===== DOCUMENT

Oh yeah, the quest to defend myself cause I ain't a misogy.. whatever he called me. I love women! Always have! A great portion of my best friends are women, always have been. I played catch with MOM, dad traveled in sales. I coached WOMEN. My bestest boss ever, a woman. On and on and on. So I blogged about all that stuff, defending myself, and I finished it with "In 1952, I was even delivered BY A FEMALE DOCTOR!"
Then, just then, it donned on me. Before I go there, my college journalism teacher just spoke in my head, "Victor, did you mean it dawned on you?" (brb, Googling).
Yes, it dawned on me. You see, 'donned' means to put on clothes. So that ain't it. 'Dawned' means 'to appear or become visual'. Then, just then, it DAWNED on me, maybe that 'misyogn...' (something) guy is on to something, as.... wouldn't that lady have then circumcised me too?
YOU SEE? THIS is why I can't write a damn book. I'm doing an autobiography, Cliff Note version btw, and I've written NINE paragraphs and I ain't even been born yet!
So, I was borned. Five years prior, same lady doc delivered my sister. I don't remember a lot about that first year. Fast forward the next 8, 9 years or so, St. Louis, Colorado Springs. St. Charles, Jefferson City, Liberty, Jefferson City, then Liberty.

==========
===== SUPPLIED MATERIAL

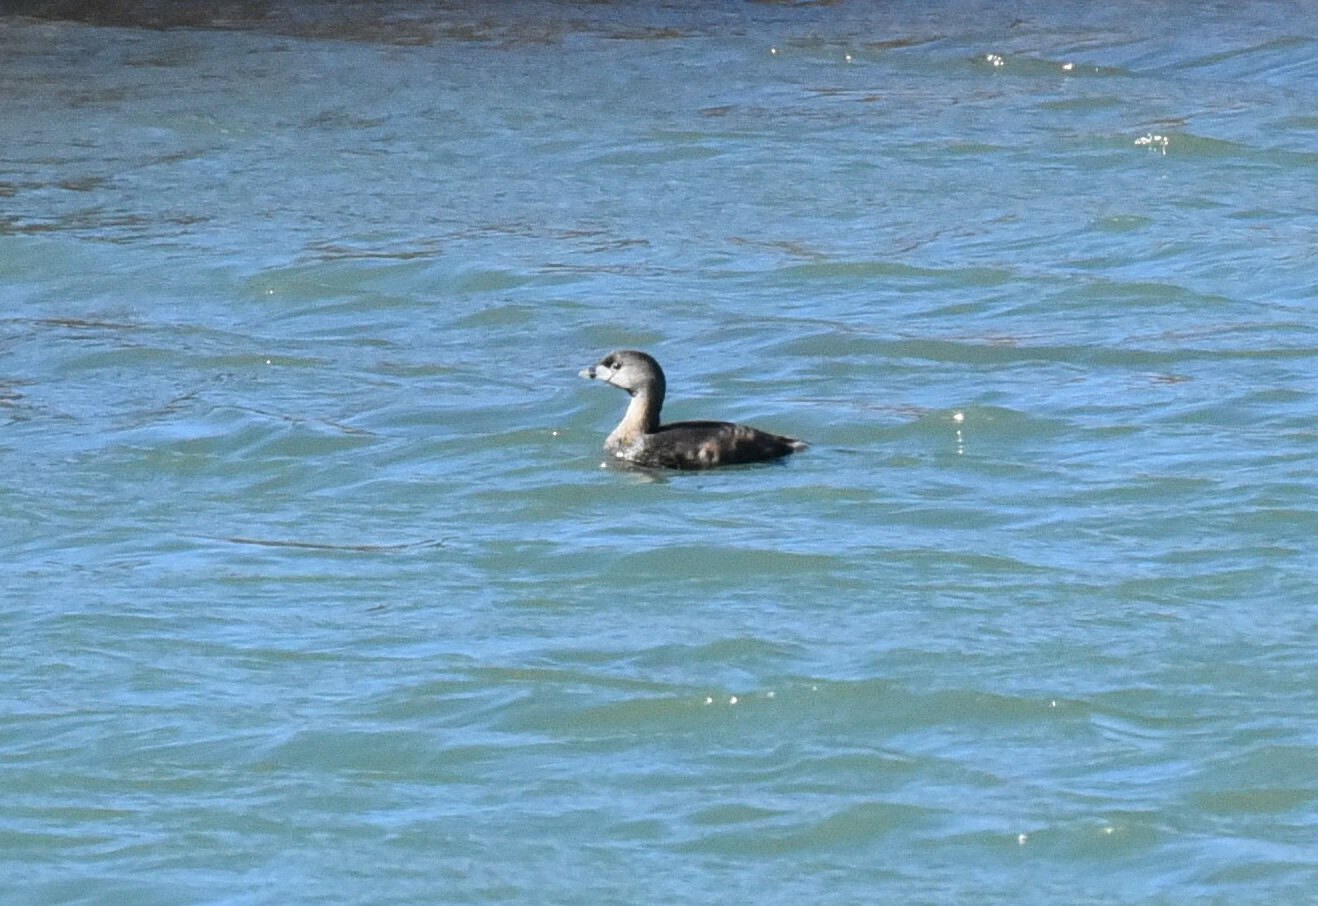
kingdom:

==========

THE TASKS —
(1) According to the autobiographical blog post, in what year was the writer delivered by a female doctor?
(2) Carry the autobiographical blog post forward, in the same voice, from the sentence that ends with "Jefferson City, then Liberty."

RESULTS —
(1) 1952

(2)
My first recollection of any of those places was Colorado Springs. I remember ice skating at a joint where the Olympic athletes train, The Broadmoor. I was maybe three. I guess it was hoped by my parents that I'd be the next Dick Button. For those not in the know, I'm not referring to my recuperating circumcision bandages when I write Dick Button. Dick Button was a famous Olympic Ice Skating Champ from our fine country in the 50's. My skates had TWO blades on each one. Years later I would try the regular ole regular single blade skates. Huh uh. That, and water skiing, not my thing. (Fun word, skiiing. I'm a crossword puzzle addict, and I often have I I show up in order. Rare is it though that the clue is about skating, so, I musta messed up. Happens. Often. Sadly I do it in pen. Oh well.)
St. Charles about all I remember is that we rented a big ole house that was probably haunted. Other that that, and it being on a big ole hill. the only other thing I remember was helping my father shovel coal into the coal cellar. I understand coal furnaces were prominent back then, but pretty much gone by the 70's.
Moving. I have ALWAYS been fidgety. I cannot sit still and if you watch closely, I'm ALWAYS rubbing my thumb and forefinger together. (SEE? YOU ASKED FOR A DAMN BOOK! I TOLDYA I SHOULDA SAID NO! Isn't that interesting to learn, DUH!).. Moving. The second time we moved to Liberty I was 8 or 9 (I think) and it was the NINETEENTH house I'd lived in in my life. (Kinda weird like the double-I word skiing, using 'in in' in a sentence looks kinda funny too. Damn, that's THREE 'in's in a row.)
My father, whom I loved, moved us virtually every time the wind blew the other way, or, he'd get a better paying job elsewhere, whichever came first. DO YOU KNOW WHAT IT FEELS LIKE TO MOVE FROM SCHOOL TO SCHOOL BEING THE NEW KID, THE REDHEADED FRECKLE FACED BRYLCREMED KID? It's a wonder I ever was able to talk. No damn wonder I have circulatory problems. It's no wonder I'm fidgety. (I ain't no misogy...however you spell, though)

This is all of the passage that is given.